A relative of mine is currently attending university who decided to blow a $50k college fund on TWO years of a four-year degree. I didn't even pay that much for four years (this was 10 years ago). A lot of the younger generation don't care because they don't have to pay anything now, so they'd rather go to a school they can brag to their friends about.
That isn't that expensive: $10k/year for tuition and books, $15k/year for housing/food/life expenses. Now if its actually $25k/year just for tuition, that's pretty expensive.
if you're going to a school worth bragging about (read: Ivy League) then those are actually the ones that provide pretty good financial aid to those less well off. If you don't meet the qualifications for financial aid but still find yourself unable to pay, perhaps you're parents are holding out, and/or living above their means.
The high interest loan was for her last year of school. She has indicated that there was no alternative. Of course it would have been better to arrange for all financing before she started school but that would have taken some foresight. I wouldn't blame her for taking the loan in the senior year. It is not a matter of simple calculus as you said -- it is strictly worse to not take the loan and quit school at that moment.

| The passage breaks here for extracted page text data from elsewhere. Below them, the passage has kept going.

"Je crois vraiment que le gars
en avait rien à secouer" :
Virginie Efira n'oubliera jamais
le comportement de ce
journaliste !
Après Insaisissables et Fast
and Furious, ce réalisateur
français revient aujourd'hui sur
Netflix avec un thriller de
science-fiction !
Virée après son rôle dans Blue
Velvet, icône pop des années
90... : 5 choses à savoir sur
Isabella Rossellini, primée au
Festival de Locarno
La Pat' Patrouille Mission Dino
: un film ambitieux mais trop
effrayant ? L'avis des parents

Add: Please consider the possibility that not knowing when you start school that you may need a high interest loan as a senior in order to finish school is an example of information asymmetry.

> She has indicated that there was no alternative.

Actually, she indicated that the alternatives were not attractive to her (especially the friendship thing is ravingly stupid).

> Of course it would have been better to arrange for all financing before she started school but that would have taken some foresight.

Yep. The ability to divide cost through four years, add a little bit for emergencies. This ain't rocket science.

Liferafts tend to cost a lot more when the flood is coming.

> Add: Please consider the possibility that not knowing when you start school that you may need a high interest loan as a senior in order to finish school is an example of information asymmetry.

I do not think anyone is served by abusing vocabulary to hide the true meaning you implied: it's stupidity and lack of planning, not information asymmetry.